The vast majority of nondeterministic crashes in Set/Dictionary operations that I've seen traced back to one of three underlying problems:

  1. A Hashable implementation that violates hashing requirements. This is typically caused by a hash(into:) (or hashValue) implementation that processes a component that isn't compared in ==. This can cause all sorts of bizarre behavior, including lost/duplicate keys and crashes in various stdlib preconditions. (If you know the types involved, it is usually straightforward to audit the Hashable implementations -- any hashing code that doesn't follow the exact same structure as the corresponding == deserves a closer look.)

  2. A race condition where a set/dictionary variable is shared between multiple threads, and at least one of them mutates it without adequate synchronization. The crash typically occurs when one thread accesses a hash table while another thread is busy resizing the same; this is relatively easy to recognize in crash reports.

  3. (Rarely) a key gets mutated after it was inserted into a hash table. This cannot happen with Swift's value types, but it is possible to accidentally do this when a Dictionary key is a reference type (or happens to contains one).

Supposing that you can rule out the race condition case, the most probable cause is an invalid Hashable implementation. It should be possible to catch it by auditing the Key type (and its components). (Does the crash go away if you replace all hash(into:) implementations with an empty function? If so, you can try isolating the culprit by restoring the original implementations one by one, starting from the top.)

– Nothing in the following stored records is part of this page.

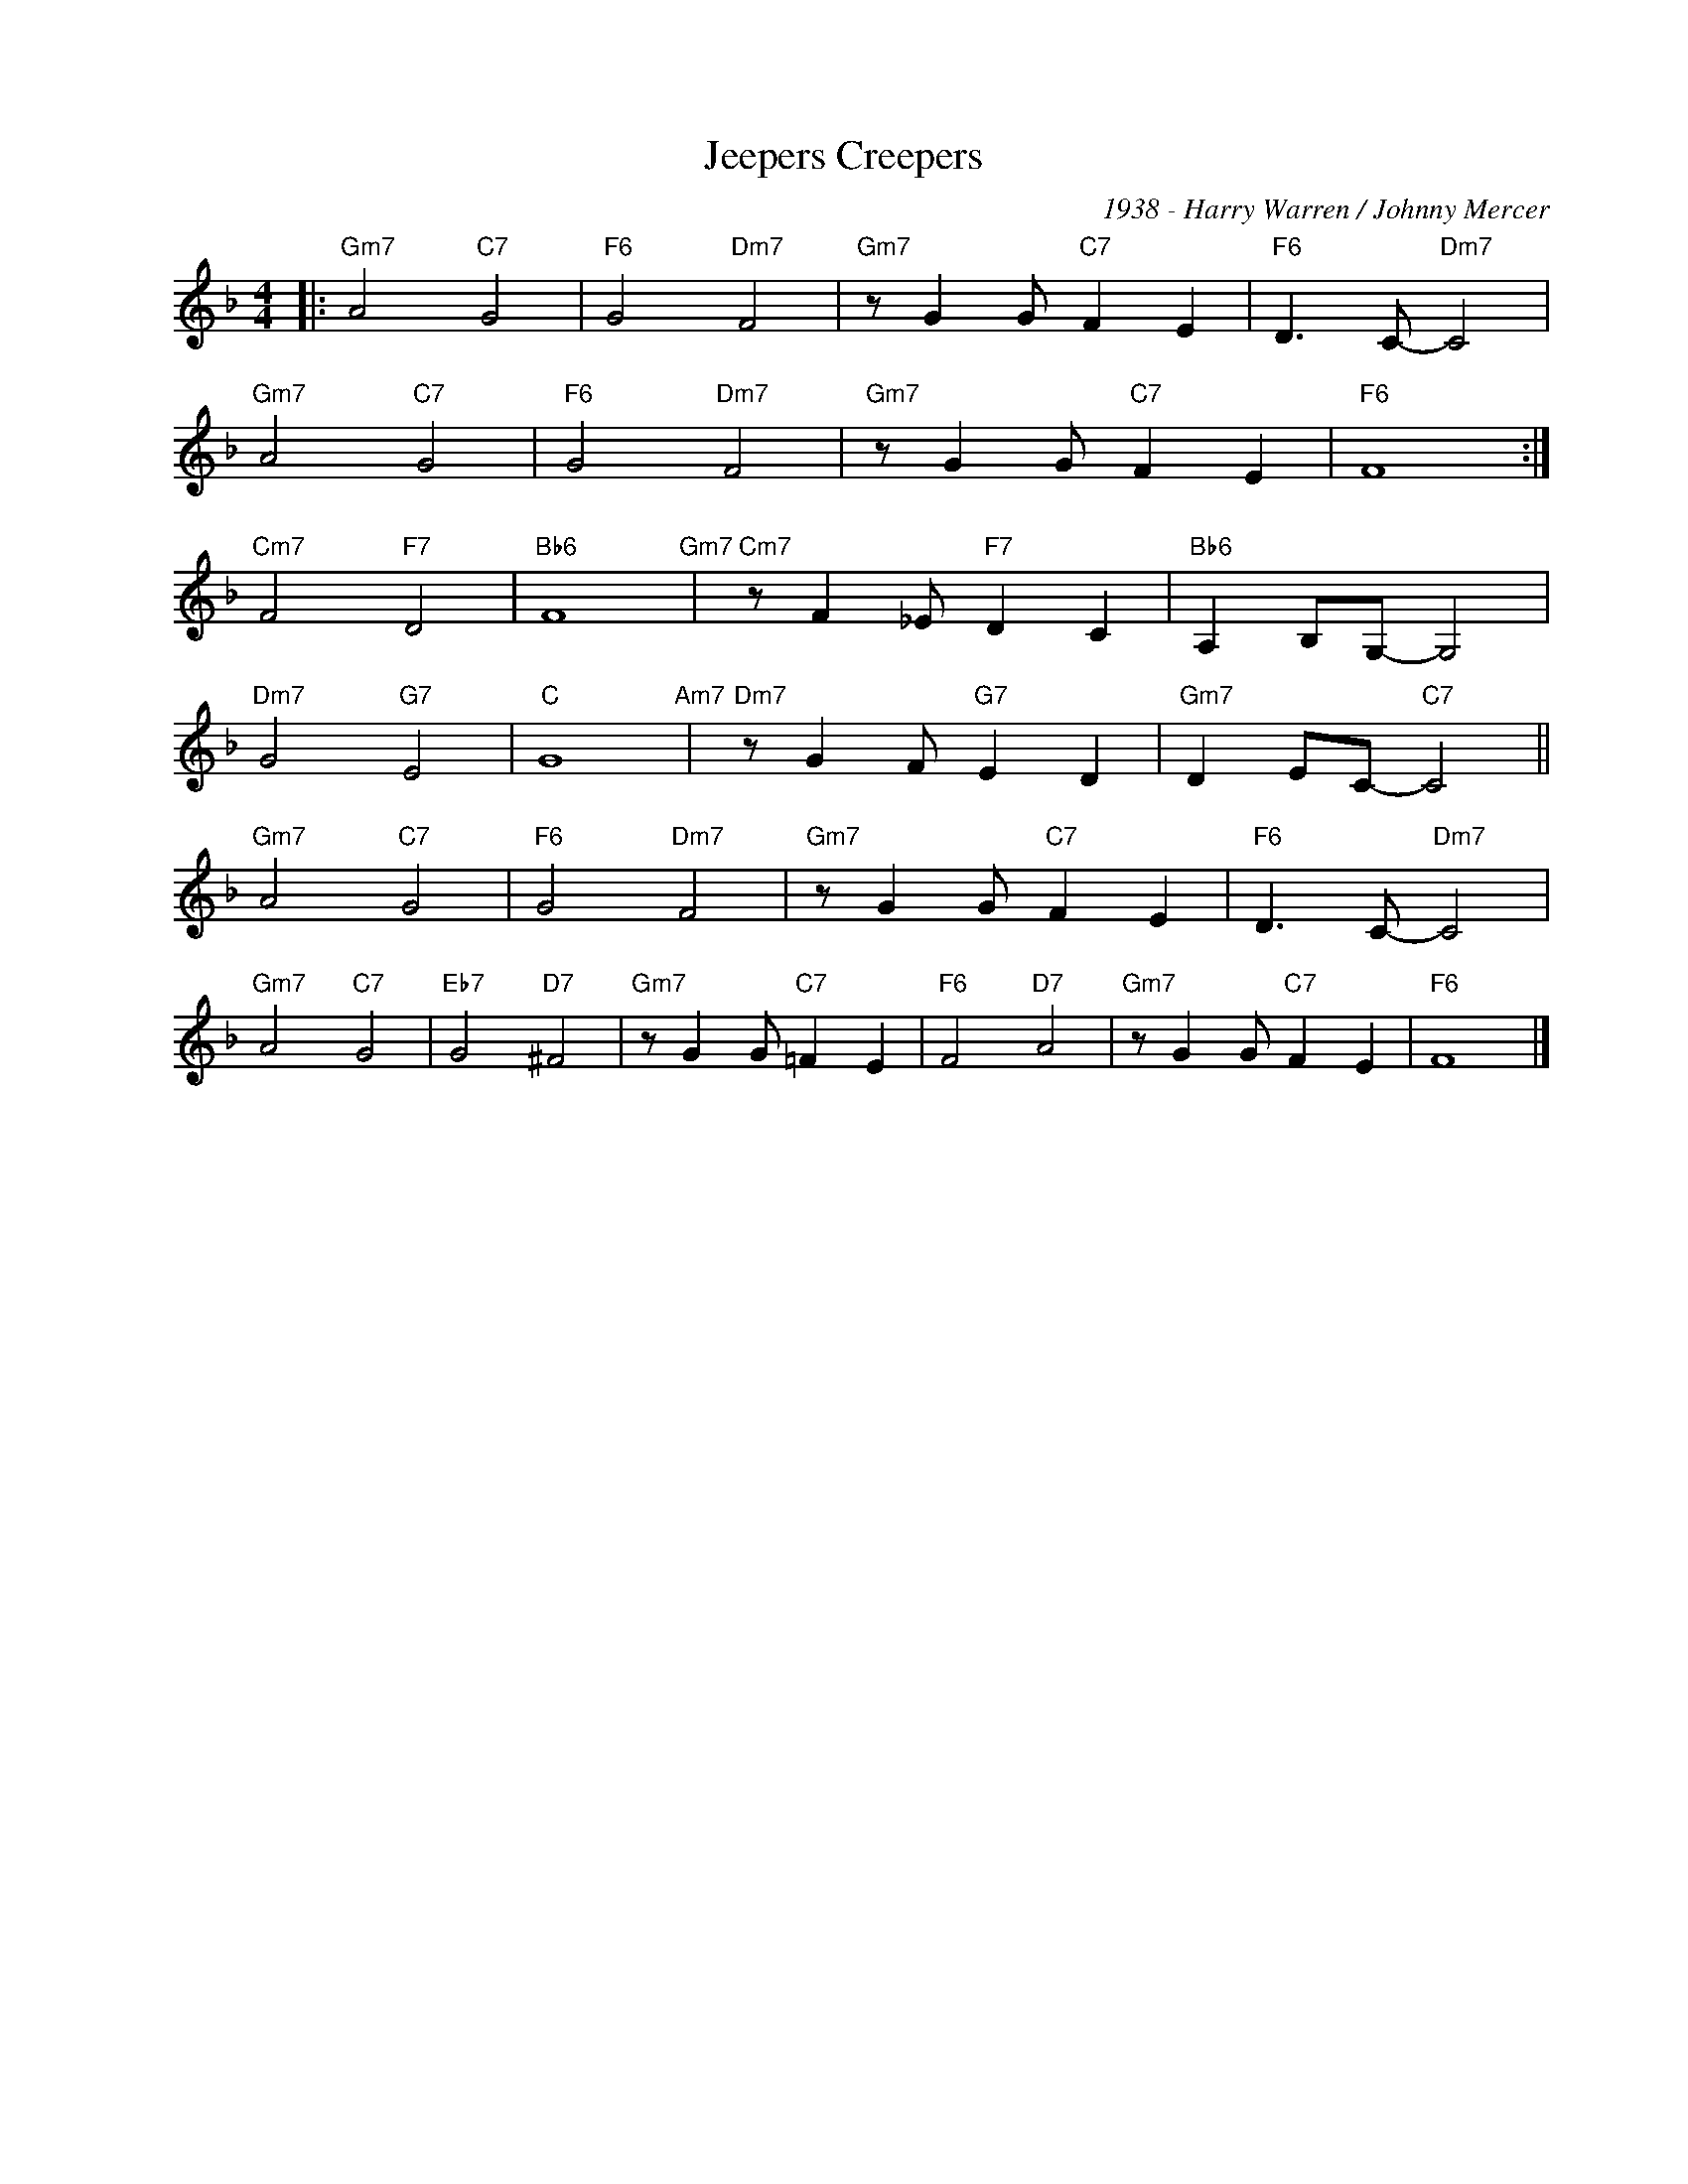 X:1
T:Jeepers Creepers
C:1938 - Harry Warren / Johnny Mercer
Z:Copyright Â© www.realbook.site
L:1/8
M:4/4
I:linebreak $
K:F
V:1 treble nm=" " snm=" "
V:1
|:"Gm7" A4"C7" G4 |"F6" G4"Dm7" F4 |"Gm7" z G2 G"C7" F2 E2 |"F6" D3 C-"Dm7" C4 |$"Gm7" A4"C7" G4 | %5
"F6" G4"Dm7" F4 |"Gm7" z G2 G"C7" F2 E2 |"F6" F8 :|$"Cm7" F4"F7" D4 |"Bb6" F8"Gm7" | %10
"Cm7" z F2 _E"F7" D2 C2 |"Bb6" A,2 B,G,- G,4 |$"Dm7" G4"G7" E4 |"C" G8"Am7" | %14
"Dm7" z G2 F"G7" E2 D2 |"Gm7" D2 EC-"C7" C4 ||$"Gm7" A4"C7" G4 |"F6" G4"Dm7" F4 | %18
"Gm7" z G2 G"C7" F2 E2 |"F6" D3 C-"Dm7" C4 |$"Gm7" A4"C7" G4 |"Eb7" G4"D7" ^F4 | %22
"Gm7" z G2 G"C7" =F2 E2 |"F6" F4"D7" A4 |"Gm7" z G2 G"C7" F2 E2 |"F6" F8 |] %26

Note: It may be helpful to try running your tests on the latest Xcode beta or a toolchain snapshot. Swift 5's stdlib is a lot better at identifying crashes caused by inconsistent Hashable implementations, especially in debug builds -- if you ever see a crash in a function called KEY_TYPE_OF_DICTIONARY_VIOLATES_HASHABLE_REQUIREMENTS, then it's most likely caused by issue (1) or (3) above. The key type is included in the trap message to aid debugging. (Sadly, Set/Dictionary cannot detect such issues with 100% reliability, so they remain nondeterministic -- but at least you have a better chance of identifying the problem when it does occur.)

(Pierpaolo Frasa) #6

First of all, thank you for the extensive reply.

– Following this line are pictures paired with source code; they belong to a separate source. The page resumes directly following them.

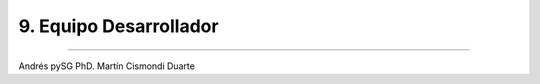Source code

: 9. Equipo Desarrollador
***********************
***********************

Andrés pySG
PhD. Martín Cismondi Duarte




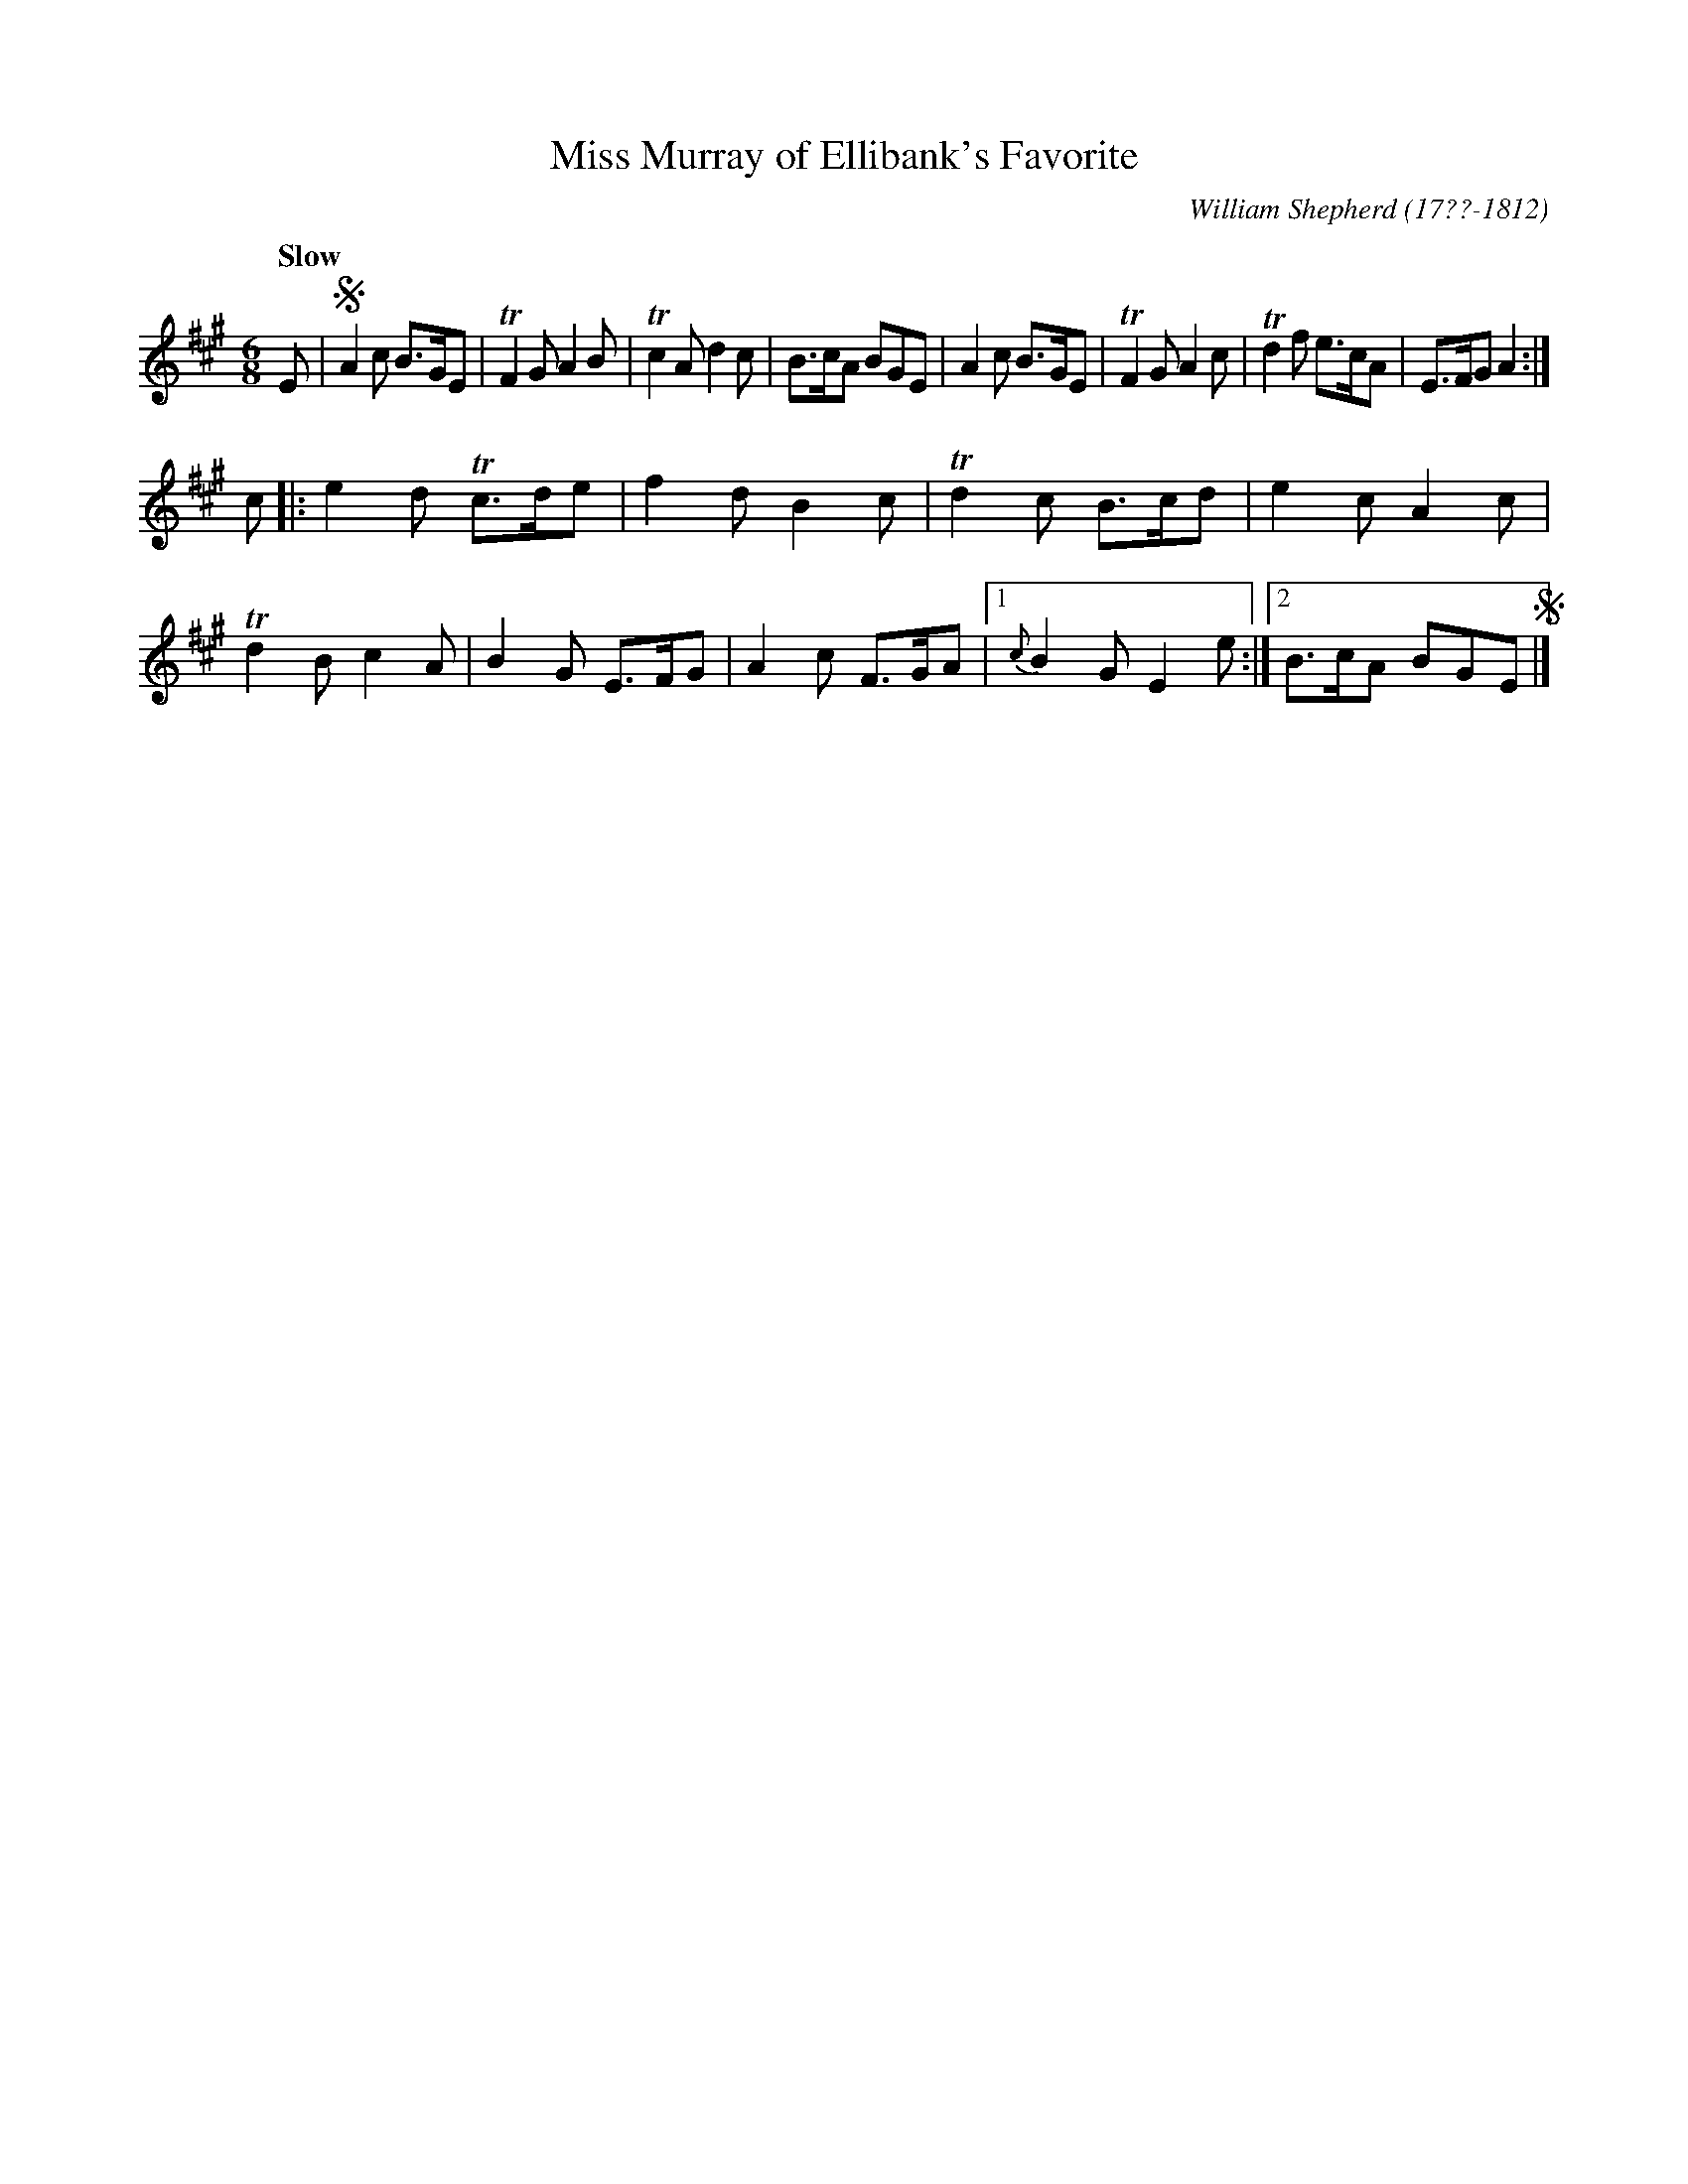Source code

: X: 245
T: Miss Murray of Ellibank's Favorite
C: William Shepherd (17??-1812)
R: jig
Q: "Slow"
B: William Shepherd "2nd Collection" 1800 p.24 #5
F: http://imslp.org/wiki/File:PMLP73094-Shepherd_Collections_HMT.pdf
Z: 2012 John Chambers <jc:trillian.mit.edu>
M: 6/8
L: 1/8
K: A
E |!segno!\
A2c B>GE | TF2G A2B | Tc2A d2c | B>cA BGE |\
A2c B>GE | TF2G A2c | Td2f e>cA | E>FG A2 :|
c |:\
e2d Tc>de | f2d B2c | Td2c B>cd | e2c A2c |\
Td2B c2A | B2G E>FG | A2c F>GA |[1 {c}B2G E2e :|[2 B>cA BGE !segno!|]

Our situation is a little bit different than what you are describing in that our app never crashed, it just displayed wrong behaviour (that we could observe in tests). We currently know exactly where the problem occurs and can try to fix it, it's just that it took us a very long time to be able to definitely determine that yes, the underlying cause was indeed related to hashing (as opposed to any other component of the system). If there had been a way to a) print the random seed in case of a test failure and b) set that seed when running the tests, we would have been able to verify this assumption much more quickly. Therefore, for any future situations, this would be helpful.

I understand the point about non-deterministic set/dictionary orderings. In our case, however, it was never about sets or dictionaries. What we did is that we compared the hash values of two different objects in order to quickly determine whether they are equal. Of course, such a comparison will always have false positives, since hash functions generally have collisions. What we were seeing however were collisions on several orders of magnitude more frequently that you would assume given a truly uniform hash function (which, given that it's range contains 2^64 elements on a 64-bit machine, would only occur after seeing about 2^32 elements, according to the Birthday problem). Therefore, simply specifying the seed would have helped determine the root cause much more quickly.

Of course, the problem has nothing to do with Swift's underlying hash implementations, and everything with faults in our own implementation (for example, we wrote it before Swift's Hasher became available in, I think, Swift 4?), it just would have been easier for us to debug with more control over the seed.

(Karoy Lorentey) #7

Interesting! It sounds like SWIFT_DETERMINISTIC_HASHING with a customizable seed override would indeed help a lot with debugging in your case.